(Saved data entries)
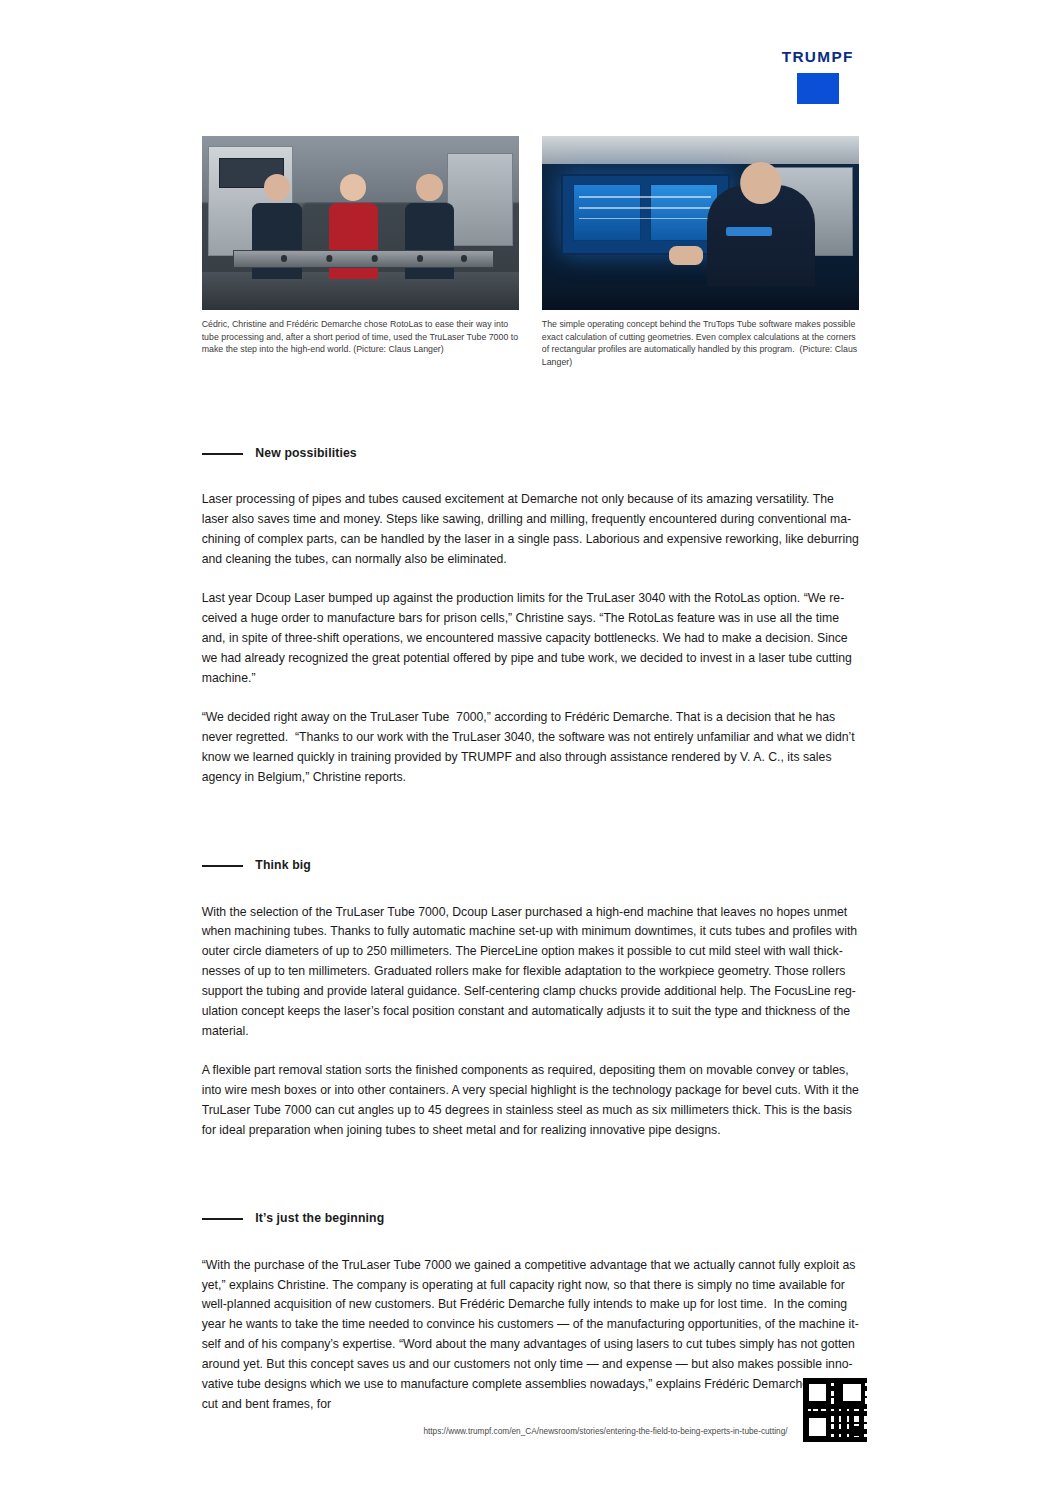TRUMPF
Cédric, Christine and Frédéric Demarche chose RotoLas to ease their way into tube processing and, after a short period of time, used the TruLaser Tube 7000 to make the step into the high-end world. (Picture: Claus Langer)
The simple operating concept behind the TruTops Tube software makes possible exact calculation of cutting geometries. Even complex calculations at the corners of rectangular profiles are automatically handled by this program. (Picture: Claus Langer)
New possibilities
Laser processing of pipes and tubes caused excitement at Demarche not only because of its amazing versatility. The laser also saves time and money. Steps like sawing, drilling and milling, frequently encountered during conventional machining of complex parts, can be handled by the laser in a single pass. Laborious and expensive reworking, like deburring and cleaning the tubes, can normally also be eliminated.
Last year Dcoup Laser bumped up against the production limits for the TruLaser 3040 with the RotoLas option. “We received a huge order to manufacture bars for prison cells,” Christine says. “The RotoLas feature was in use all the time and, in spite of three-shift operations, we encountered massive capacity bottlenecks. We had to make a decision. Since we had already recognized the great potential offered by pipe and tube work, we decided to invest in a laser tube cutting machine.”
“We decided right away on the TruLaser Tube 7000,” according to Frédéric Demarche. That is a decision that he has never regretted. “Thanks to our work with the TruLaser 3040, the software was not entirely unfamiliar and what we didn’t know we learned quickly in training provided by TRUMPF and also through assistance rendered by V. A. C., its sales agency in Belgium,” Christine reports.
Think big
With the selection of the TruLaser Tube 7000, Dcoup Laser purchased a high-end machine that leaves no hopes unmet when machining tubes. Thanks to fully automatic machine set-up with minimum downtimes, it cuts tubes and profiles with outer circle diameters of up to 250 millimeters. The PierceLine option makes it possible to cut mild steel with wall thicknesses of up to ten millimeters. Graduated rollers make for flexible adaptation to the workpiece geometry. Those rollers support the tubing and provide lateral guidance. Self-centering clamp chucks provide additional help. The FocusLine regulation concept keeps the laser’s focal position constant and automatically adjusts it to suit the type and thickness of the material.
A flexible part removal station sorts the finished components as required, depositing them on movable convey or tables, into wire mesh boxes or into other containers. A very special highlight is the technology package for bevel cuts. With it the TruLaser Tube 7000 can cut angles up to 45 degrees in stainless steel as much as six millimeters thick. This is the basis for ideal preparation when joining tubes to sheet metal and for realizing innovative pipe designs.
It’s just the beginning
“With the purchase of the TruLaser Tube 7000 we gained a competitive advantage that we actually cannot fully exploit as yet,” explains Christine. The company is operating at full capacity right now, so that there is simply no time available for well-planned acquisition of new customers. But Frédéric Demarche fully intends to make up for lost time. In the coming year he wants to take the time needed to convince his customers — of the manufacturing opportunities, of the machine itself and of his company’s expertise. “Word about the many advantages of using lasers to cut tubes simply has not gotten around yet. But this concept saves us and our customers not only time — and expense — but also makes possible innovative tube designs which we use to manufacture complete assemblies nowadays,” explains Frédéric Demarche. Using cut and bent frames, for
https://www.trumpf.com/en_CA/newsroom/stories/entering-the-field-to-being-experts-in-tube-cutting/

## Activity
Every record is to be restated word for word, with the pictures left out.

## Your solution
TRUMPF
Cédric, Christine and Frédéric Demarche chose RotoLas to ease their way into tube processing and, after a short period of time, used the TruLaser Tube 7000 to make the step into the high-end world. (Picture: Claus Langer)
The simple operating concept behind the TruTops Tube software makes possible exact calculation of cutting geometries. Even complex calculations at the corners of rectangular profiles are automatically handled by this program. (Picture: Claus Langer)
New possibilities
Laser processing of pipes and tubes caused excitement at Demarche not only because of its amazing versatility. The laser also saves time and money. Steps like sawing, drilling and milling, frequently encountered during conventional machining of complex parts, can be handled by the laser in a single pass. Laborious and expensive reworking, like deburring and cleaning the tubes, can normally also be eliminated.
Last year Dcoup Laser bumped up against the production limits for the TruLaser 3040 with the RotoLas option. “We received a huge order to manufacture bars for prison cells,” Christine says. “The RotoLas feature was in use all the time and, in spite of three-shift operations, we encountered massive capacity bottlenecks. We had to make a decision. Since we had already recognized the great potential offered by pipe and tube work, we decided to invest in a laser tube cutting machine.”
“We decided right away on the TruLaser Tube 7000,” according to Frédéric Demarche. That is a decision that he has never regretted. “Thanks to our work with the TruLaser 3040, the software was not entirely unfamiliar and what we didn’t know we learned quickly in training provided by TRUMPF and also through assistance rendered by V. A. C., its sales agency in Belgium,” Christine reports.
Think big
With the selection of the TruLaser Tube 7000, Dcoup Laser purchased a high-end machine that leaves no hopes unmet when machining tubes. Thanks to fully automatic machine set-up with minimum downtimes, it cuts tubes and profiles with outer circle diameters of up to 250 millimeters. The PierceLine option makes it possible to cut mild steel with wall thicknesses of up to ten millimeters. Graduated rollers make for flexible adaptation to the workpiece geometry. Those rollers support the tubing and provide lateral guidance. Self-centering clamp chucks provide additional help. The FocusLine regulation concept keeps the laser’s focal position constant and automatically adjusts it to suit the type and thickness of the material.
A flexible part removal station sorts the finished components as required, depositing them on movable convey or tables, into wire mesh boxes or into other containers. A very special highlight is the technology package for bevel cuts. With it the TruLaser Tube 7000 can cut angles up to 45 degrees in stainless steel as much as six millimeters thick. This is the basis for ideal preparation when joining tubes to sheet metal and for realizing innovative pipe designs.
It’s just the beginning
“With the purchase of the TruLaser Tube 7000 we gained a competitive advantage that we actually cannot fully exploit as yet,” explains Christine. The company is operating at full capacity right now, so that there is simply no time available for well-planned acquisition of new customers. But Frédéric Demarche fully intends to make up for lost time. In the coming year he wants to take the time needed to convince his customers — of the manufacturing opportunities, of the machine itself and of his company’s expertise. “Word about the many advantages of using lasers to cut tubes simply has not gotten around yet. But this concept saves us and our customers not only time — and expense — but also makes possible innovative tube designs which we use to manufacture complete assemblies nowadays,” explains Frédéric Demarche. Using cut and bent frames, for
https://www.trumpf.com/en_CA/newsroom/stories/entering-the-field-to-being-experts-in-tube-cutting/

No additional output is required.